**EXERCISE SET**.
1. According to the text on semiconductor memory banks, what provides the delay that the timing control circuits use?
2. From the text on semiconductor memory banks, copy the part from "In the above" up to and including "increase chip size.".

── TEXT SECTION

Even when control circuits and control signal lines are provided for each of the banks, significant adverse problems can be minimized as long as the number of banks remain as low as four. However, when the number of independently operating banks increases beyond four to, for example, sixteen, thirty-two, etc., an adverse problem of an increased chip size corresponding to the increased number of banks can be problematic. Particularly, the chip area occupied by timing control circuits can be significantly large as compared to the chip area occupied by other circuits. Thus, as higher speed operation is needed such that the number of independently operating banks increases, chip size can be adversely affected.
In the above example, commands are externally supplied to the semiconductor storage device. A command decoder can receive these commands. Timing control circuits can receive the decoded commands and generate respective timing control signals by appropriately delaying signals to give desired timings. The delay can be provided by a plurality of inverters connected in series. These chains of inverters can result in an increased chip area occupied by the timing control circuits. Because some of the timing control signals are to be supplied to other areas of the semiconductor storage device or to a large number of circuits within a bank, the final driver stage needs a large current driving capability. This can require the final driver stage to include large sized transistors, which can further increase chip size.

────
── INFORMATION GIVEN

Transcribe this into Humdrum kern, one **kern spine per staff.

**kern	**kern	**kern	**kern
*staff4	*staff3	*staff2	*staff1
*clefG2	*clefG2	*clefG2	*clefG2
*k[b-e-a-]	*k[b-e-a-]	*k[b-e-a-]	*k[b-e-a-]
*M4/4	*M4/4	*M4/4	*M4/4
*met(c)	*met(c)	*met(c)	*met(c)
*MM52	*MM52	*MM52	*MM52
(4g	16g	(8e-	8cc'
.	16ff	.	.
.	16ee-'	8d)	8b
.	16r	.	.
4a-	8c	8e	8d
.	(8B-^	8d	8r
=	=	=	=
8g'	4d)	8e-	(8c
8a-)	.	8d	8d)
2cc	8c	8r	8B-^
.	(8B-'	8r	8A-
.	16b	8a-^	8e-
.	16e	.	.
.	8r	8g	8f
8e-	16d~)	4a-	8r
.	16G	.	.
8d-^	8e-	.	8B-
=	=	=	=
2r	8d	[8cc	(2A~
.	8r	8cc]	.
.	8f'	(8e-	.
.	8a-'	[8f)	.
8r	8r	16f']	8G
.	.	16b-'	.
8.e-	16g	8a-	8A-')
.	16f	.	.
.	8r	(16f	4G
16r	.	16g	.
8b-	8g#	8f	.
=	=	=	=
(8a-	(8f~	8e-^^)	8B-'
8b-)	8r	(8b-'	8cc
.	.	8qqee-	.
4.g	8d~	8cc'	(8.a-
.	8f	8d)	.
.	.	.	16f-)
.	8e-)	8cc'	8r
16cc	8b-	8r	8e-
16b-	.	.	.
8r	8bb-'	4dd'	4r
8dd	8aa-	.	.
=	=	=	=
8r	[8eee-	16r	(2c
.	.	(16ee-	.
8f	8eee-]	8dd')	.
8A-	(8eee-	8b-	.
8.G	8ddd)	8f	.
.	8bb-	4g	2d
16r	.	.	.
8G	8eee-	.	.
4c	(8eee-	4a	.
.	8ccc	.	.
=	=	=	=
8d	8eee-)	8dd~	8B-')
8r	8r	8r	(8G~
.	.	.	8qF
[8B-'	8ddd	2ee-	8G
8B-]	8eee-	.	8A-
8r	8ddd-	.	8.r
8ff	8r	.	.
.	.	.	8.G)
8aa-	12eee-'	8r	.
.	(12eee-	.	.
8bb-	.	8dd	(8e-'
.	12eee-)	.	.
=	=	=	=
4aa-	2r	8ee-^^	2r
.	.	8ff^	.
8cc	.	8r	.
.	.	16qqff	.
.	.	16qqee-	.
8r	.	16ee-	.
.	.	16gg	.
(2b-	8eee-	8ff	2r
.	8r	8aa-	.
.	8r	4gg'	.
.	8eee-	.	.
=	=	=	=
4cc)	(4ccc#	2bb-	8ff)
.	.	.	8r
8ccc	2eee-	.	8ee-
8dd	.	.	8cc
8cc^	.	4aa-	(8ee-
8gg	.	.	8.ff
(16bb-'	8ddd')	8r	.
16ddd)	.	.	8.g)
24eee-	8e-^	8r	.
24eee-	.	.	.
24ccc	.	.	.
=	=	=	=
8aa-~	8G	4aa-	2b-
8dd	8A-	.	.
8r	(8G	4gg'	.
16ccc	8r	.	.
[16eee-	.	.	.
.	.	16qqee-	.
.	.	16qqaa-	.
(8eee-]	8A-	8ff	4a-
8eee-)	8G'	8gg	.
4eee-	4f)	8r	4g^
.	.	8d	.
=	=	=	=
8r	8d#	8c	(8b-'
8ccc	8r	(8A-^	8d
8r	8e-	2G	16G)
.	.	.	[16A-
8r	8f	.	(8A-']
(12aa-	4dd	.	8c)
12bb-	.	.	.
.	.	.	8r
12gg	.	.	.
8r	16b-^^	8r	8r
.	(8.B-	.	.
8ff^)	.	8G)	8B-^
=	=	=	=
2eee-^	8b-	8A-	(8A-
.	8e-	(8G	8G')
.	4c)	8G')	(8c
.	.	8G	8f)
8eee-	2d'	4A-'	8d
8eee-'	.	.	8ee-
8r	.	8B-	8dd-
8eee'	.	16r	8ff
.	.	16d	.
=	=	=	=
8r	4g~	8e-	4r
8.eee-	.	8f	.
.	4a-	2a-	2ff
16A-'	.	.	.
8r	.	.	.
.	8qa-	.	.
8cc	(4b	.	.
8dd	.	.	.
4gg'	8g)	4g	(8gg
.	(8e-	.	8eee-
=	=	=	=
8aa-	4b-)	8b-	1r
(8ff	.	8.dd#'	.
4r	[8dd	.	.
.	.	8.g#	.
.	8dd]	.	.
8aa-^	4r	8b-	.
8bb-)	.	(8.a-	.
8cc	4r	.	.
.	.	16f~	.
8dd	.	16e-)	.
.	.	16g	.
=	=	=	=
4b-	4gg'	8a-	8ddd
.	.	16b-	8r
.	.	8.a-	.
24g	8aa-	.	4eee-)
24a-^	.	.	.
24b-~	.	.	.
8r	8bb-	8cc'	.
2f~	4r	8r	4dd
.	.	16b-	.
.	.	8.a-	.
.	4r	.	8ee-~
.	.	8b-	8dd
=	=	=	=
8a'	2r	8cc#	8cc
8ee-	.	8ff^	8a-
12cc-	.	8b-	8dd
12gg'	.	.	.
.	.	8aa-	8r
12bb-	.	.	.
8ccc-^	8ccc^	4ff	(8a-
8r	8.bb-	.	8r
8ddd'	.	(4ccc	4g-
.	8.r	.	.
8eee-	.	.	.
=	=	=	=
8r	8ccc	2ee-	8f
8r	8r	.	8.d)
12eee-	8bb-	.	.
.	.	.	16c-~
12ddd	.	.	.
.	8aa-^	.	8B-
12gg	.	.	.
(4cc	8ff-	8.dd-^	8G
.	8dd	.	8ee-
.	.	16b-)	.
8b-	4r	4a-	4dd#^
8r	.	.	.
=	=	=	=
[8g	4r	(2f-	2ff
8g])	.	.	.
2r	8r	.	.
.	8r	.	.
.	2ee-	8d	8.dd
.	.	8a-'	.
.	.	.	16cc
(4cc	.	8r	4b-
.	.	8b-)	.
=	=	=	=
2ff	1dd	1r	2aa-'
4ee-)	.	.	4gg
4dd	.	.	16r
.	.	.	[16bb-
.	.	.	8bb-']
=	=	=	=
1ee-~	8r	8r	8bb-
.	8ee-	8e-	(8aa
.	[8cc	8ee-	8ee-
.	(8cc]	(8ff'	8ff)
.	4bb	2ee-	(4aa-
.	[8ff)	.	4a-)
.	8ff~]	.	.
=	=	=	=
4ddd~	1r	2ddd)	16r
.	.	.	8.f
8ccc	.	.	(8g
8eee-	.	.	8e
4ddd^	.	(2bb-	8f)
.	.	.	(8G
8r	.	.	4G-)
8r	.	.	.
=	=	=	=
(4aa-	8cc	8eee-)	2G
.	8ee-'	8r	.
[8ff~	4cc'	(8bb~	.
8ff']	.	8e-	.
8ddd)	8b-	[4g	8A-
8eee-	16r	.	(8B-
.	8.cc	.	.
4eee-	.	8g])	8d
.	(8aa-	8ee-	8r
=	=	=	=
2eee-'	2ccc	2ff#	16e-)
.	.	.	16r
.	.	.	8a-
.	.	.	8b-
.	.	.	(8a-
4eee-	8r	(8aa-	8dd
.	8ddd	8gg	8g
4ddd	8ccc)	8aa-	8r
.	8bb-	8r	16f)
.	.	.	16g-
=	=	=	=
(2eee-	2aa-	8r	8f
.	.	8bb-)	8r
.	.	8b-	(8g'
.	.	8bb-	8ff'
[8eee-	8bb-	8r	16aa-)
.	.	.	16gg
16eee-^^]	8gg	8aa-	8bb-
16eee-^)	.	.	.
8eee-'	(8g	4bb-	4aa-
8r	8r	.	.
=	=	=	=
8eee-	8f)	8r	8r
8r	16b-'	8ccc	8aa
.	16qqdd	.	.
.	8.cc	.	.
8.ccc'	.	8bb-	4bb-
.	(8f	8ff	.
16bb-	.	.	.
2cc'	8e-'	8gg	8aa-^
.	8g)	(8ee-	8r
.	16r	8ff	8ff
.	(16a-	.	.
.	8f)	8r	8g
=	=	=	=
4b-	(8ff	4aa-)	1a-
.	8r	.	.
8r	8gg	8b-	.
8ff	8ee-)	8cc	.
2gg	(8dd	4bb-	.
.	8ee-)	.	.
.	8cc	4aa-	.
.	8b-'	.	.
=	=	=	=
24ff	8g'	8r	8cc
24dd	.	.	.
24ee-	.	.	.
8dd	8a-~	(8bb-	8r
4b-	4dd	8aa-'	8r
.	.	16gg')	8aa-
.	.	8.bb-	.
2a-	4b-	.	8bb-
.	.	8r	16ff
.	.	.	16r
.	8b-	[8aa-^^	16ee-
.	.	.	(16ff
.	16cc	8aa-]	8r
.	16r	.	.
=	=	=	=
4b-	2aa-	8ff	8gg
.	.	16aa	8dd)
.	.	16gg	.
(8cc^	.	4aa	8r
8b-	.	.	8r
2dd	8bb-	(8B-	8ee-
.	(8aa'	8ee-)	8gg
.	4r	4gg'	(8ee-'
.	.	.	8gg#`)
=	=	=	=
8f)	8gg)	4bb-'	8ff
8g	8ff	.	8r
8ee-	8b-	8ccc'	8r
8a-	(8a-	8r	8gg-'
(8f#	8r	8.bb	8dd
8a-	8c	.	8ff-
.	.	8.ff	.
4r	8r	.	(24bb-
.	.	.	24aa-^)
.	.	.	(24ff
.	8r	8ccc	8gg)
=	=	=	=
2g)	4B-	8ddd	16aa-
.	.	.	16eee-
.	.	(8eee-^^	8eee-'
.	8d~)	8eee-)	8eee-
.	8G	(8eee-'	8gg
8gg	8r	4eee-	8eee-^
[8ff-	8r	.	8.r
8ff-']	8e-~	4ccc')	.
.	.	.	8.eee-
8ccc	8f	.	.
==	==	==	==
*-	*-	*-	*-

────

**ANSWERS BY TASK**.
1. A plurality of inverters connected in series.

2.
In the above example, commands are externally supplied to the semiconductor storage device. A command decoder can receive these commands. Timing control circuits can receive the decoded commands and generate respective timing control signals by appropriately delaying signals to give desired timings. The delay can be provided by a plurality of inverters connected in series. These chains of inverters can result in an increased chip area occupied by the timing control circuits. Because some of the timing control signals are to be supplied to other areas of the semiconductor storage device or to a large number of circuits within a bank, the final driver stage needs a large current driving capability. This can require the final driver stage to include large sized transistors, which can further increase chip size.